By a California law that came into effect earlier this year, companies such as Uber and Lyft have to classify their drivers not as contractors but rather as employees. This is meant to give the drivers more rights, such as healthcare and sick pay. A Superior Court judge had given these companies until the end of Thursday to make this switch, with Uber responding that they cannot simply change their business models at the “flick of a switch”. This meant that both companies were planning to stop their services at 23:59 local time on Thursday. However, just hours before Lyft and Uber were due to halt rides, the court decision to grant a reprieve came through, allowing them to continue operating while the court considers to appeal the case.
Business: Tom Woods
Virgin Atlantic is scrambling for survival ahead of a key High Court vote on a rescue package it secured last month. The package plans to funnel £1.2 billion into Virgin over the next 18 months and is funded by Branson’s own Virgin Group, US-based hedge fund Davidson Kempner Capital Management, and fee deferrals from numerous shareholders. The vote to approve it is scheduled for Tuesday. In a further attempt to improve their fortunes, the firm has asked its top supplier to take a 20% cut on the money the firm owes them and receive the rest of it in staggered payments. CEO Shai Weiss expressed the view that should everything go to plan for Virgin Atlantic, the firm could return to profitability by 2022.

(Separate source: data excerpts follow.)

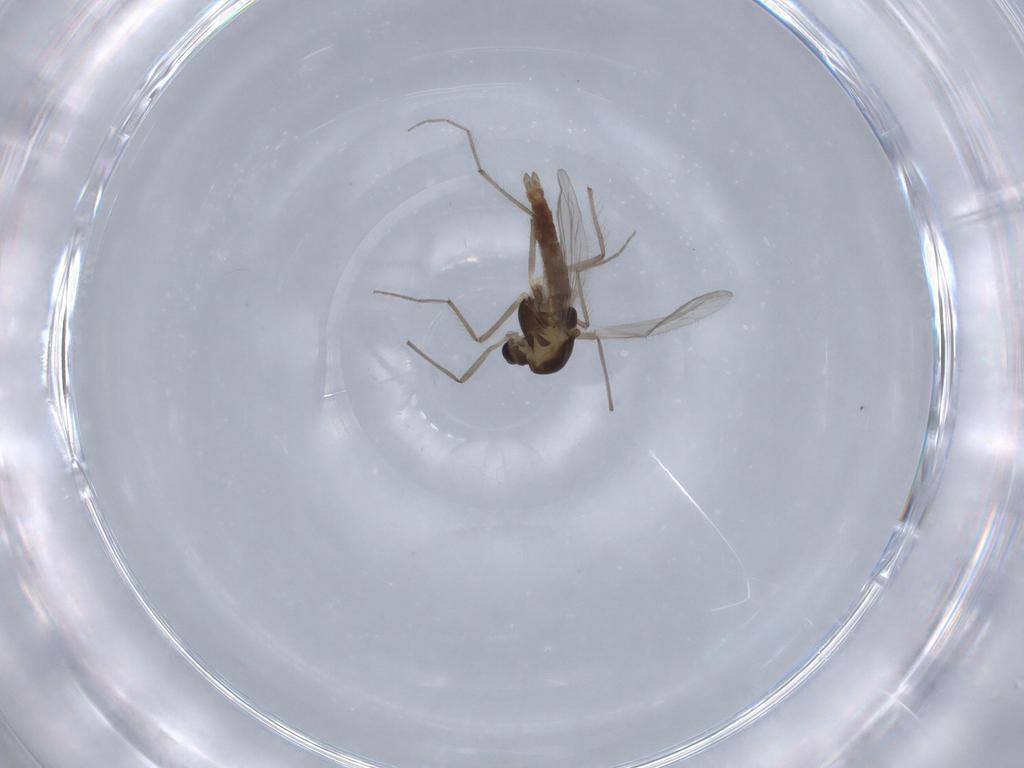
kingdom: Animalia
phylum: Arthropoda
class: Insecta
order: Diptera
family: Chironomidae
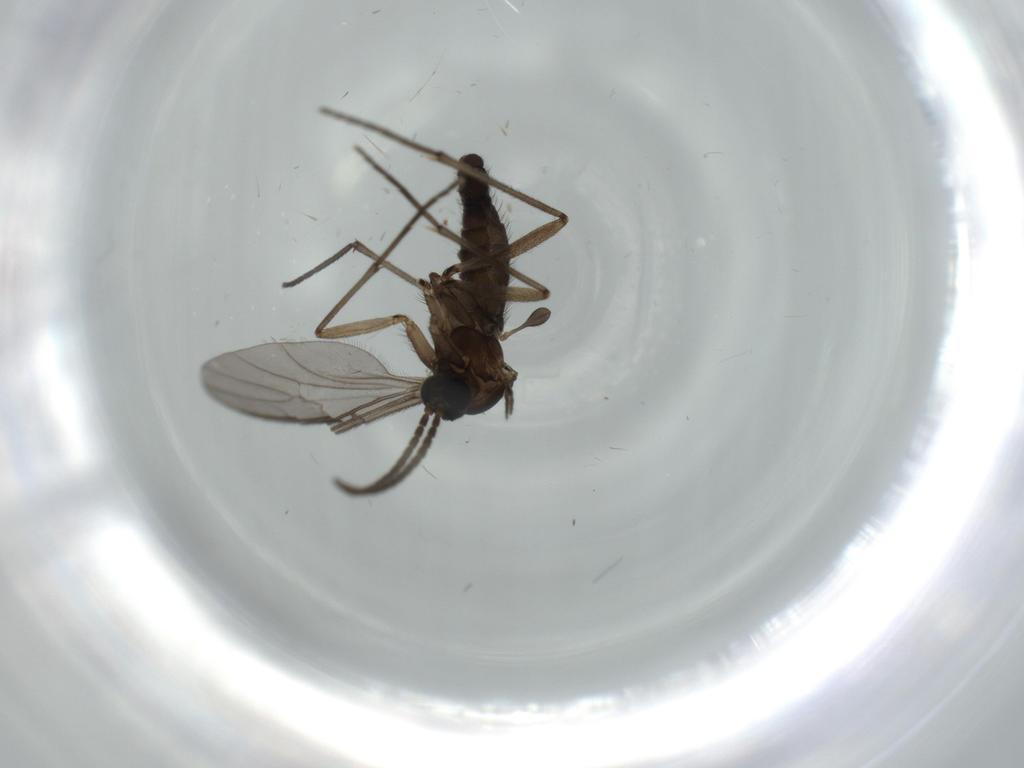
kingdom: Animalia
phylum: Arthropoda
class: Insecta
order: Diptera
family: Sciaridae
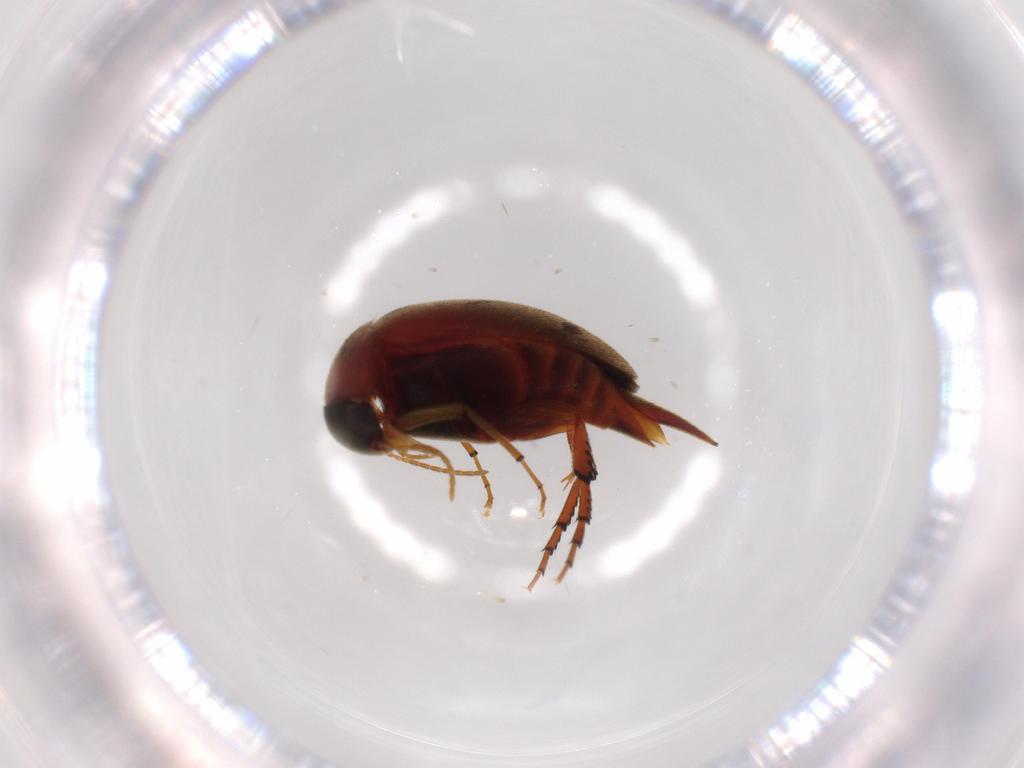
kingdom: Animalia
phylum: Arthropoda
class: Insecta
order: Coleoptera
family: Mordellidae
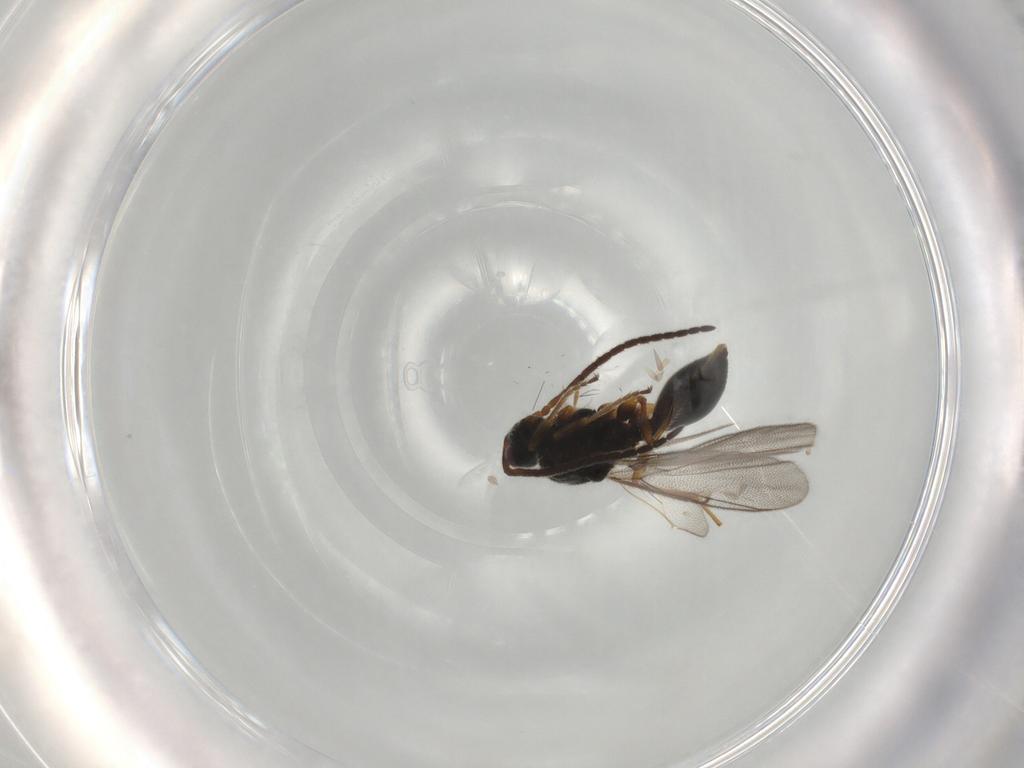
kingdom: Animalia
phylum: Arthropoda
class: Insecta
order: Hymenoptera
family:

Travel firm STA has ceased trading as the latest casualty of the COVID-19 pandemic. The company, which specialises in organising often-lengthy trips for students and young people, said that its industry had been brought “to a standstill”. Simon Calder, travel editor for the Independent, said that heavy High Street rents, minimal income, and an inundating demand for refunds left the firm with little chance of survival or recovery. STA Travel currently owns over 50 shops in the UK and its failure could result in around 500 job losses.
Theory: Cassi Ainsworth-Grace
The spread of Covid-19 has spurred a new wave of investor activism. This is by no means a new concept, as decisions by shareholders to avoid investing in ‘sin stocks,’ or firms considered unethical is a practice that dates back centuries. Although this has often taken the form of ‘ethical divestment’, there has been increased investment into healthcare start-ups. Global health funding to private companies reached US $18.1 billion in the second quarter of 2020, up 28% year-on-year.
There has been a particular focus on mental health, as the number of deals for mental health companies rocketed to a high of 57. Companies like TruGenomix, a firm focused on advancing the treatment of PTSD, has received $800,000 from Sanford Health, with the aim of offering genetic testing to a quarter of a million US veterans. It’s not alone, as Telehealth has also seen a particularly strong quarter, as the number of deals has increased by 23% since quarter one.
This investor activism has also spread to environmental funds, as green bond issuances have risen 50% since last year. Others have demanded we ‘build back better’ once we move into post-pandemic recovery. There has been a push for shareholder activism amid the pandemic, as shareholder engagement plays an increasingly important role in influencing the behaviour of the firm, as well as improving the quality of board monitoring.